In practice global society must change its lifestyle, consumption and production patterns from those which are greedy, consumerist and wasteful into more green patterns.
It is noteworthy that, according to research on happiness, in countries with average incomes of between $10,000 and $15,000 per capita, further growth does not translate into greater well-being for their citizens (Layard, 2005).
Third, we have to change conventional economic growth into green growth. That is growth which is efficient in its use of natural resources; clean in that it minimizes pollution, GHG emissions, and other negative environmental impacts; and resilient in that it accounts for natural hazards including global warming and the role of environmental management as well as natural capital in preventing physical disasters.
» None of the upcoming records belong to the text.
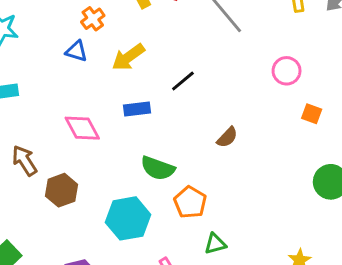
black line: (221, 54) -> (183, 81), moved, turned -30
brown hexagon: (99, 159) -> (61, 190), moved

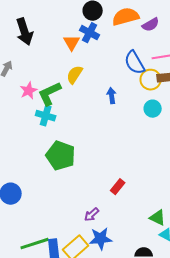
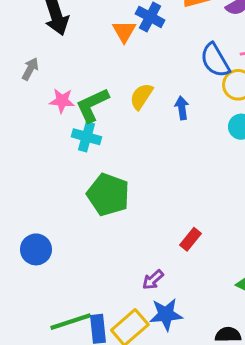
yellow semicircle: (75, 75) -> (141, 96), moved
pink star: (29, 91) -> (62, 101), turned 30

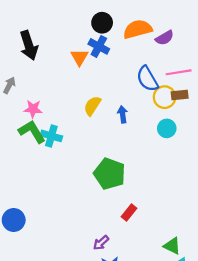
green L-shape: (92, 105) -> (32, 132), moved, turned 84
green pentagon: (108, 195) -> (110, 174), moved

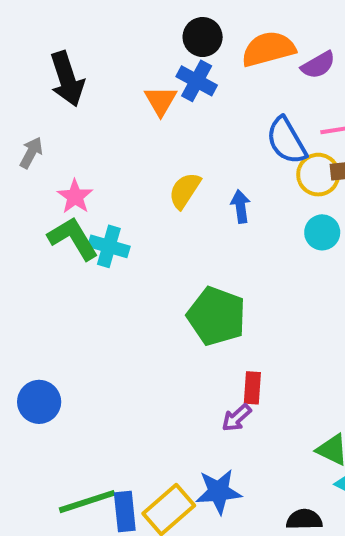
pink star: (33, 109) -> (75, 197), turned 30
red rectangle: (129, 212) -> (252, 388), turned -35
purple arrow: (101, 243) -> (236, 418), moved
In addition, such an economic growth has to be inclusive, ensuring that the economic pie of a country or the world is distributed to all citizens on a fair basis.
Fourth, green economic growth should be generated by the application of green technologies in every aspect of human life, particularly in the mining, agriculture, manufacturing and transportation sectors. Green technologies include zero-waste manufacturing, renewable energy and organic agriculture.
Finally, institutional arrangements, market mechanisms and government policies should be conducive for the implementation of such a low-carbon, resource-efficient and sustainable economy.
Let us not demand more of the earth, but let us do more with what earth provides!